The article is saying that by judicious use of a "strength" function, you can in fact write any monadic computation as such a pipeline (or composition of monadic functions).

1 comments

If my example of pipeline is a limited metaphor, couldn't it be expanded?

I love this subject but it's traditionally over-complex, so I appreciate the correction and explaination.

How could "strength" be applied generically to programs outside of Haskell? Could the concept of pipelines be extended? Is programming too 1 dimensional? There must be ways to do this.

I think the user-friendly way to make programming less one-dimensional is what we usually do, outside of shell pipelines; give names to intermediate values:

  do x <- computation1
     y <- computation2 x
     computation3 x y
...turning a one-dimensional sequence of operations into a data-flow graph represented textually.

But, and perhaps this is an academic question, what if you're stuck in a context where you can only create computations by composing functions in a sequence, without giving names to intermediate results? Shell pipelines, for example, without using temporary files or other tricks.
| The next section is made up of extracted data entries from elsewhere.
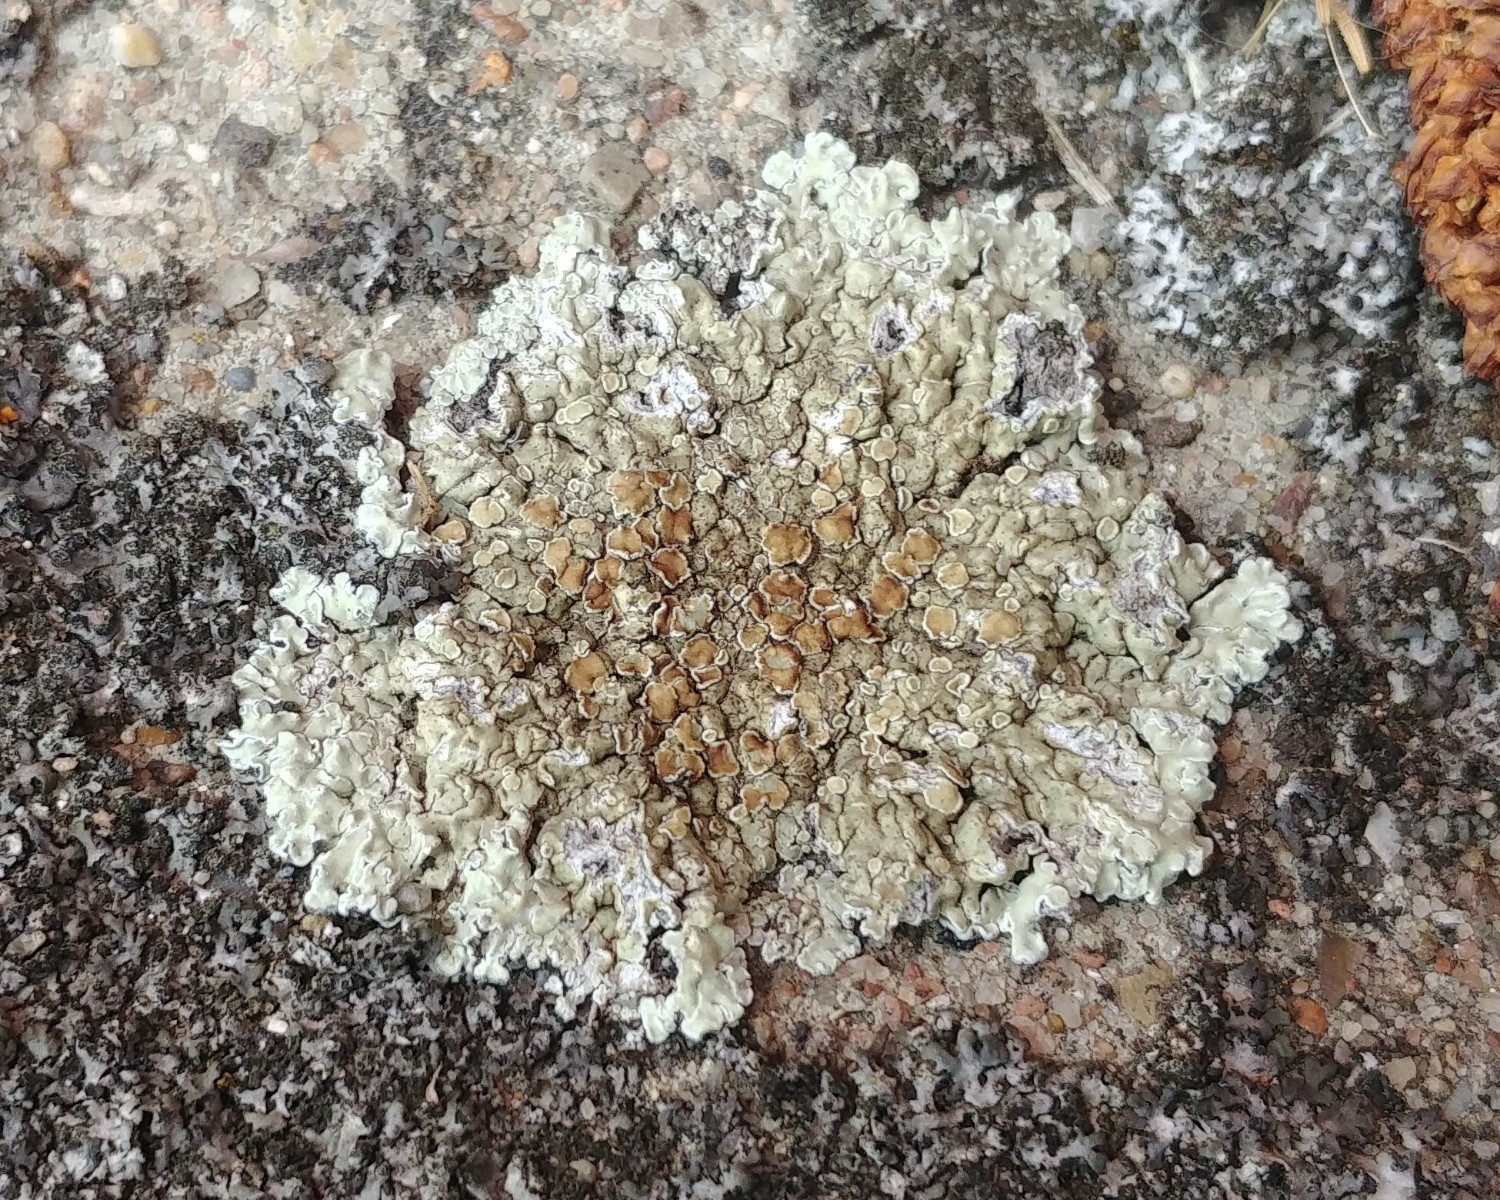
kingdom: Fungi
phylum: Ascomycota
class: Lecanoromycetes
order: Lecanorales
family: Lecanoraceae
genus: Protoparmeliopsis
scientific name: Protoparmeliopsis muralis
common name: randfliget kantskivelav
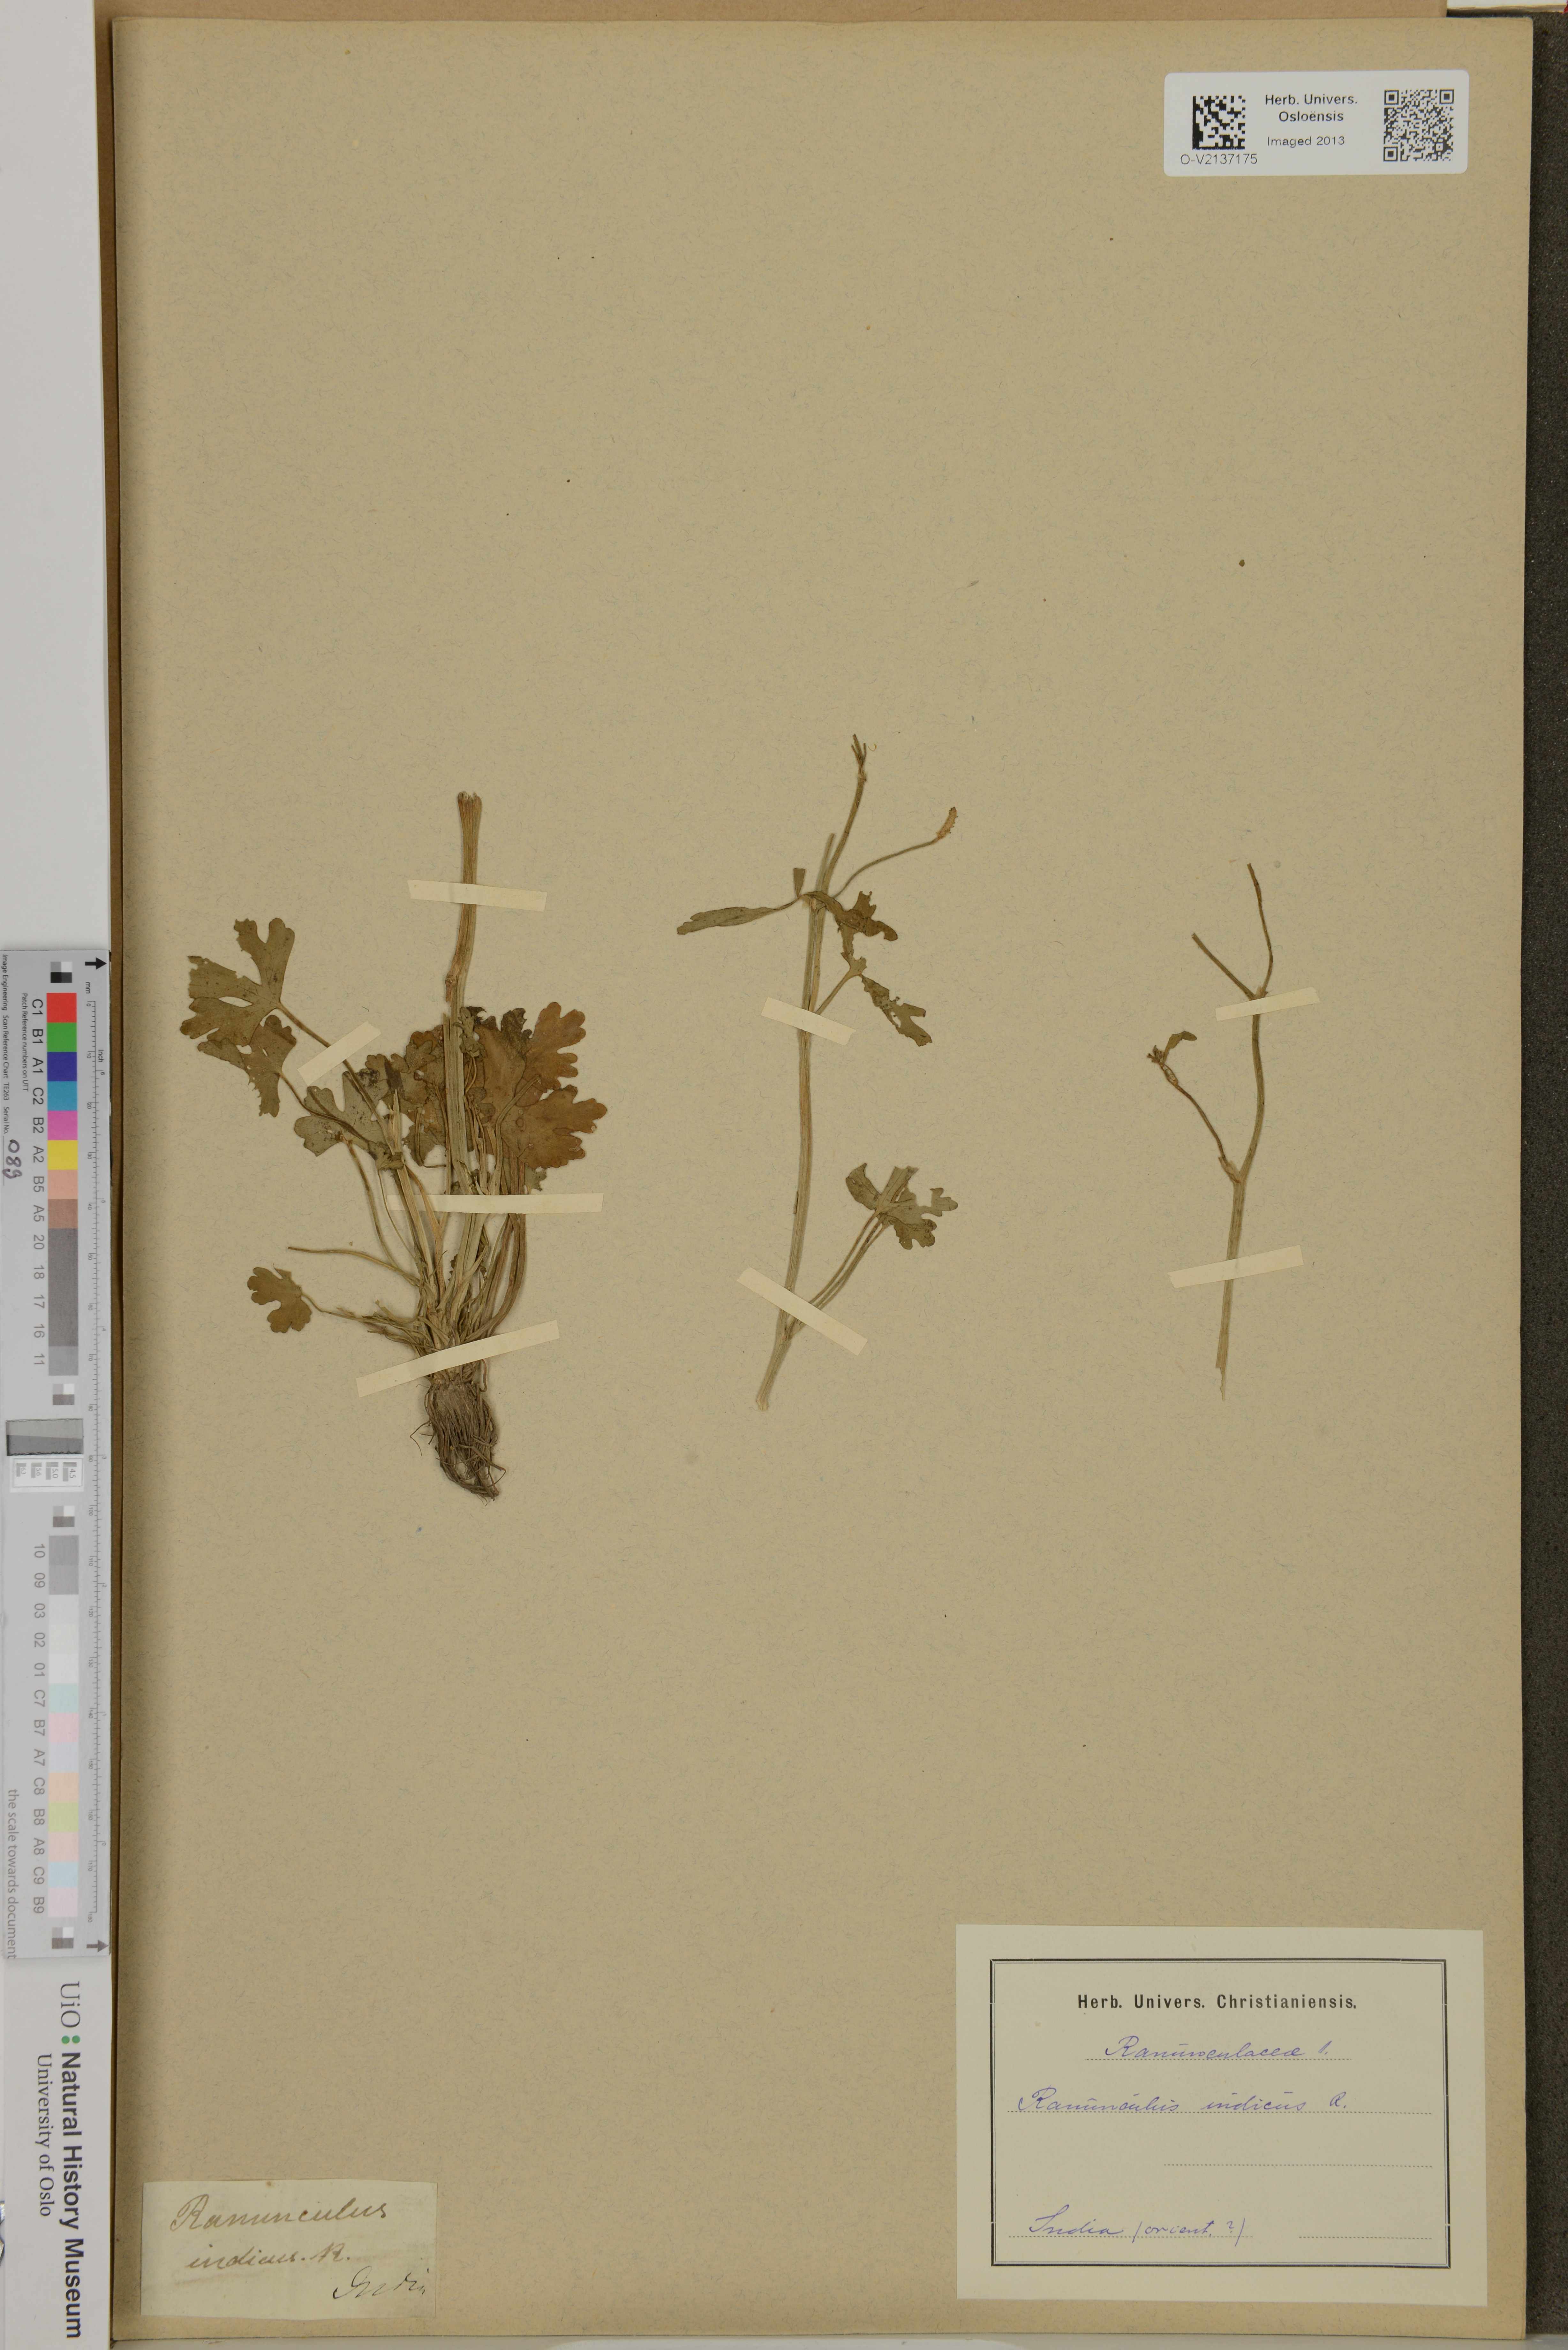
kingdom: Plantae
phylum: Tracheophyta
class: Magnoliopsida
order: Ranunculales
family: Ranunculaceae
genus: Ranunculus
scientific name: Ranunculus sceleratus
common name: Celery-leaved buttercup
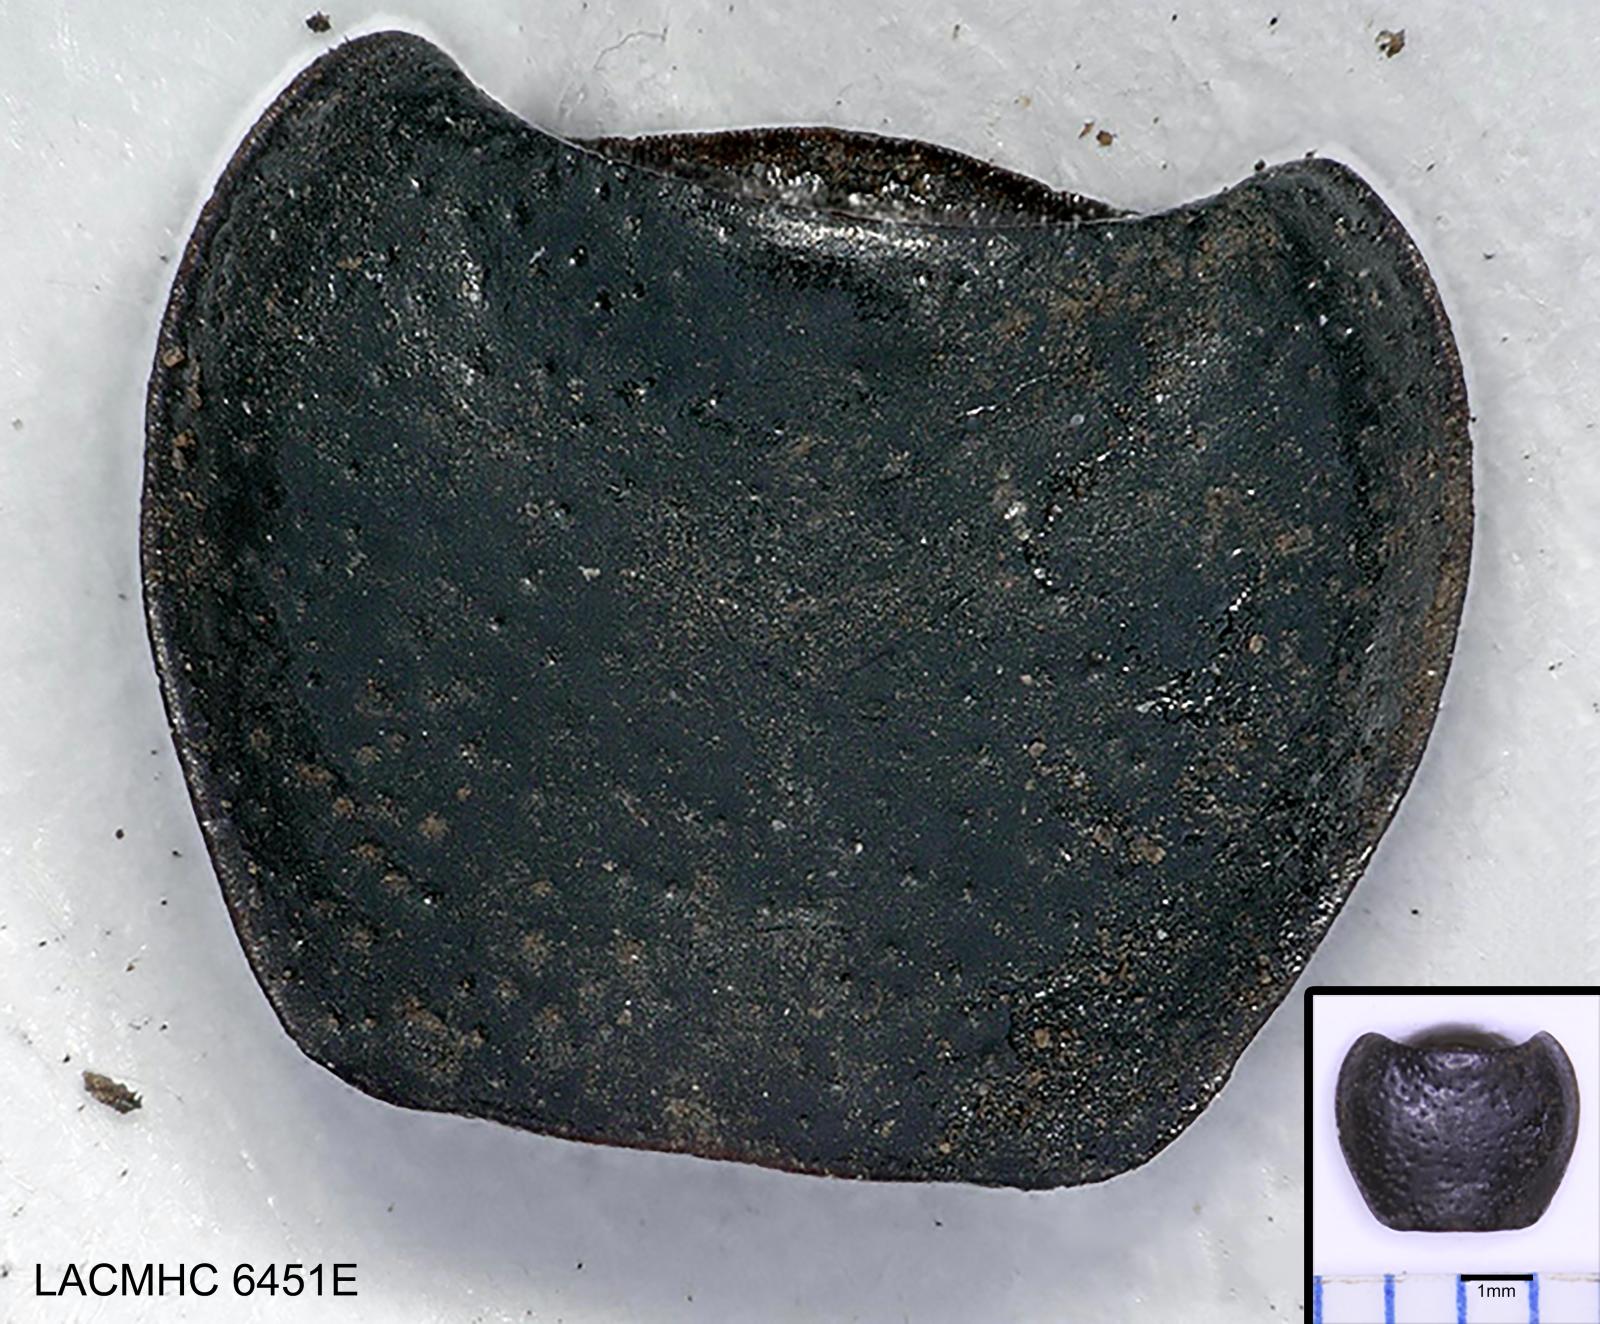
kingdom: Animalia
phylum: Arthropoda
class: Insecta
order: Coleoptera
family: Carabidae
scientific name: Carabidae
Then, using this idea of strong and weak monads, and if you were used to thinking of computations as elements of a monad type, you might realize that all you need to add is a "strength" operator, and you would regain the full expressivity of data flow graphs. This operator would take a computation and bundle it with value, producing a new computation that does the same computation, but bundles its result with the extra value you supplied. So you've given every computation a side-channel that ferries any data you like through it, unchanged. Computations further down the chain can access both values.

I lack the imagination to see how this example works out in shell, because there we don't have the luxury of multiple input and output values (just single pipes of data). But it's nice to know that just the strength operation is enough to express arbitrary computation graphs, with names being given to inputs and outputs.